Preprocessing SHARE COVID Questionnaires¶
-
preprocessing.share_covid_data_extraction.
get_language_country_iso_codes
(language_country)[source]¶ Returns the ISO codes for language and country based on the values retrieved from input file. Only for target languages of MCSQ. :param param1 language_country: language and country information retrieved from input file. :type param1 language_country: string
- Returns
language_country (string). Variable representing the language and country metadata in ISO codes.
-
preprocessing.share_covid_data_extraction.
preprocess_answer_segment
(row, df_questionnaire, survey_item_prefix, splitter)[source]¶ Extracts and processes the answer segments from the input file.
- Parameters
row (param1) – dataframe row being currently analyzed.
df_questionnaire (param2) – pandas dataframe to store questionnaire data.
survey_item_prefix (param3) – prefix of survey_item_ID.
splitter (param4) – NLTK object for sentence segmentation instantiated in accordance to the language.
- Returns
updated df_questionnaire with new valid answer segments.
-
preprocessing.share_covid_data_extraction.
preprocess_instruction_segment
(row, df_questionnaire, survey_item_prefix, splitter)[source]¶ Extracts and processes the instruction segments from the input file.
- Parameters
row (param1) – dataframe row being currently analyzed.
df_questionnaire (param2) – pandas dataframe to store questionnaire data.
survey_item_prefix (param3) – prefix of survey_item_ID.
splitter (param4) – NLTK object for sentence segmentation instantiated in accordance to the language.
- Returns
updated df_questionnaire with new valid instruction segments.
-
preprocessing.share_covid_data_extraction.

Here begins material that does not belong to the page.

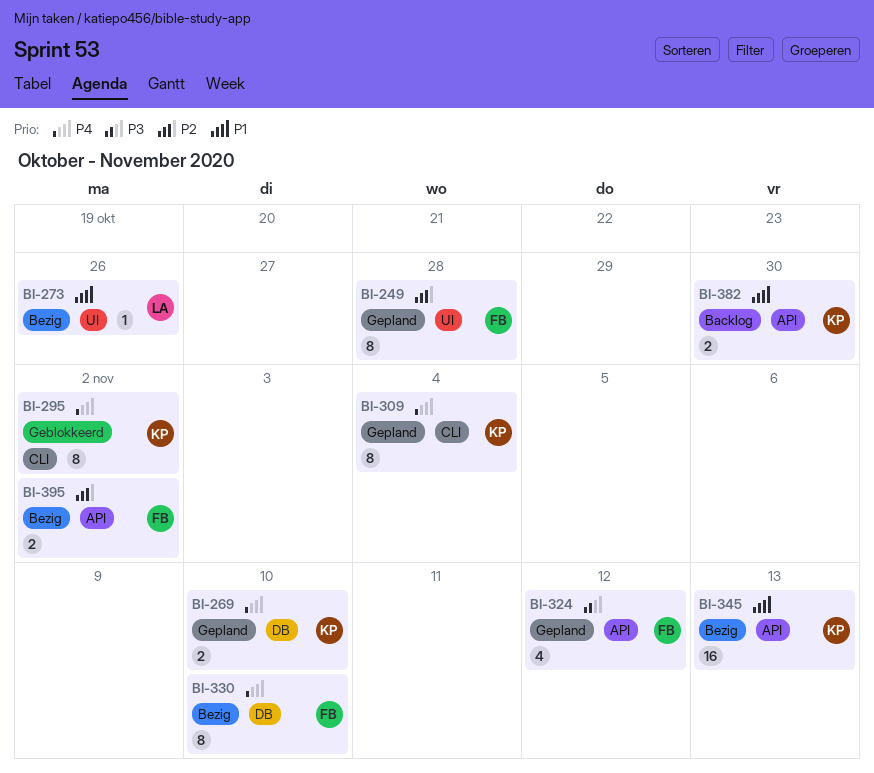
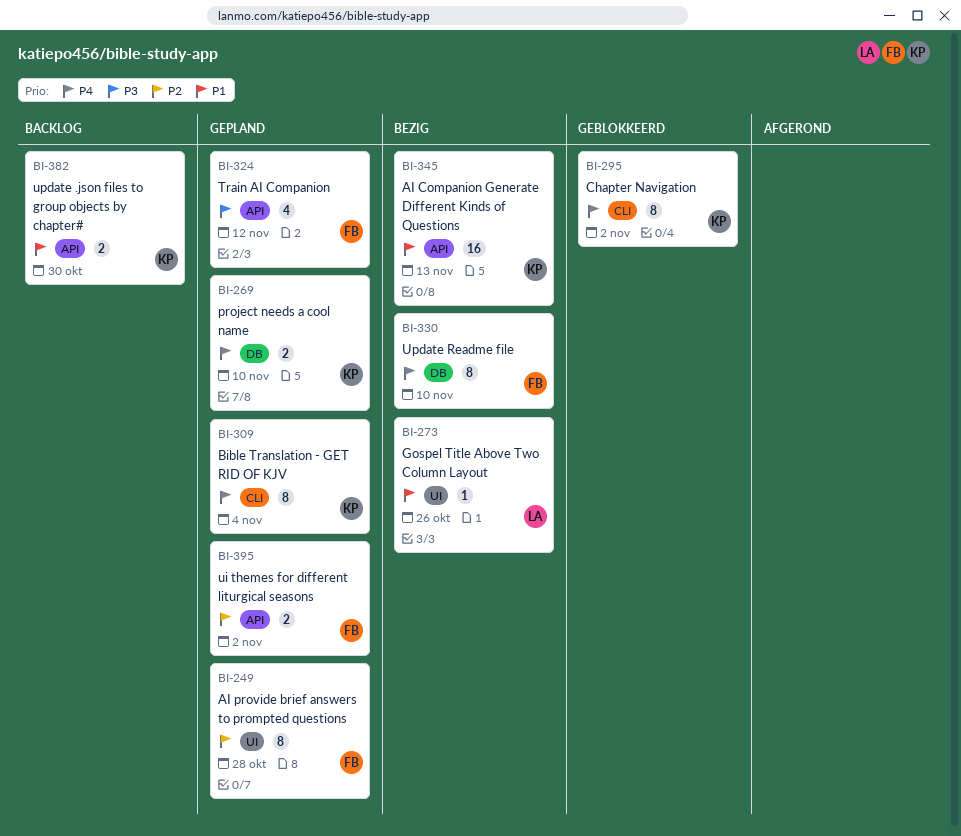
BI-395, status: Bezig -> Gepland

preprocess_question_segment
(row, df_questionnaire, survey_item_prefix, splitter)[source]¶ Extracts and processes the question segments from the input file.
- Parameters
row (param1) – dataframe row being currently analyzed.
df_questionnaire (param2) – pandas dataframe to store questionnaire data.
survey_item_prefix (param3) – prefix of survey_item_ID.
splitter (param4) – NLTK object for sentence segmentation instantiated in accordance to the language.
- Returns
updated df_questionnaire with new valid question segments.
-
preprocessing.share_covid_data_extraction.
replace_abbreviations_and_fills
(sentence)[source]¶ Replaces abbreviations and fills text from the text of input file. :param param1 sentence: text segment from input file. :type param1 sentence: string
- Returns
sentence (string). Text segment without abbreviations and fills text.
-
preprocessing.share_covid_data_extraction.
retrieve_module_from_item_name
(item_name)[source]¶ Returns the module of the question based on the item_name variable. This information comes from http://www.share-project.org/special-data-sets/share-covid-19-questionnaire.html
- Parameters
item_name (param1) – item_name information retrieved from input file.
- Returns
module (string). Module of the question.
-
preprocessing.share_covid_data_extraction.
set_initial_structures
(language_country)[source]¶ Set initial structures that are necessary for the extraction of each questionnaire.
- Parameters
language_country (param1) – language and country of the subdataframe being analyzed
- Returns
df_questionnaire to store questionnaire data (pandas dataframe), survey_item_prefix, which is the prefix of survey_item_ID (string), and sentence splitter to segment request/introduction/instruction segments when necessary (NLTK object).